• **REQUIRED ACTION**
Report only the number of lines below in which the string "Latin" appears.

START DATA FOR THE TASK

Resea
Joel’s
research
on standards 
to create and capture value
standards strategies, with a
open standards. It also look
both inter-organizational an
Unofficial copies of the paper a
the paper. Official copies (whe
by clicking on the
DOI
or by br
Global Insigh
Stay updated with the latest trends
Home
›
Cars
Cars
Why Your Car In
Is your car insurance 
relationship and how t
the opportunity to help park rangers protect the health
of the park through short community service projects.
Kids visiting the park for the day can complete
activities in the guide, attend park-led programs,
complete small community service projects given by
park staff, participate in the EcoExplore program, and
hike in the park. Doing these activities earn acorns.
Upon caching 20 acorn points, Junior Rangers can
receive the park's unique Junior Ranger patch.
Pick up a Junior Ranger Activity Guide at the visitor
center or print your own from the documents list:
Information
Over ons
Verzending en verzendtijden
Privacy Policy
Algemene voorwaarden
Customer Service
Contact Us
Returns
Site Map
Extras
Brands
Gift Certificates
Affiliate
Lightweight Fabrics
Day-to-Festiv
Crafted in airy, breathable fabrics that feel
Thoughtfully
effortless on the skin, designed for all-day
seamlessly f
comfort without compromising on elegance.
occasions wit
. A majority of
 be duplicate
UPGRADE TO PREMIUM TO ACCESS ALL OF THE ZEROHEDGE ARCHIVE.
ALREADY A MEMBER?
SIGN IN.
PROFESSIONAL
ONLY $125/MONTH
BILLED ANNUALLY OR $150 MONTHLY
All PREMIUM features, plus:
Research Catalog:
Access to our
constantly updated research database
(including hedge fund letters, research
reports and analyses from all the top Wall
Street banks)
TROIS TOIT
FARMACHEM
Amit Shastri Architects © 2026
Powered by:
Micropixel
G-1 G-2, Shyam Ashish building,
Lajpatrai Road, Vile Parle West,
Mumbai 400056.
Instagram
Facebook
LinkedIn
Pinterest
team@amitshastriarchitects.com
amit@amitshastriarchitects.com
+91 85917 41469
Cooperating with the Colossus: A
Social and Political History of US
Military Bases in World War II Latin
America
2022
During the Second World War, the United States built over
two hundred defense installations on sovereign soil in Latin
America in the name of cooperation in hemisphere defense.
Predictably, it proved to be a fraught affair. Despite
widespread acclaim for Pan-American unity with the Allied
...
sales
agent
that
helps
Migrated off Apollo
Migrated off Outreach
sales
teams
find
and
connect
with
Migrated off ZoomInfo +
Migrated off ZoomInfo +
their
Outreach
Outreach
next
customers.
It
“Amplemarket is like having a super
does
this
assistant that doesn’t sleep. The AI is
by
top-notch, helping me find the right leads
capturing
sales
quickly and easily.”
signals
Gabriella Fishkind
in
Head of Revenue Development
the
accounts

END DATA FOR THE TASK

• **SOLUTION**
2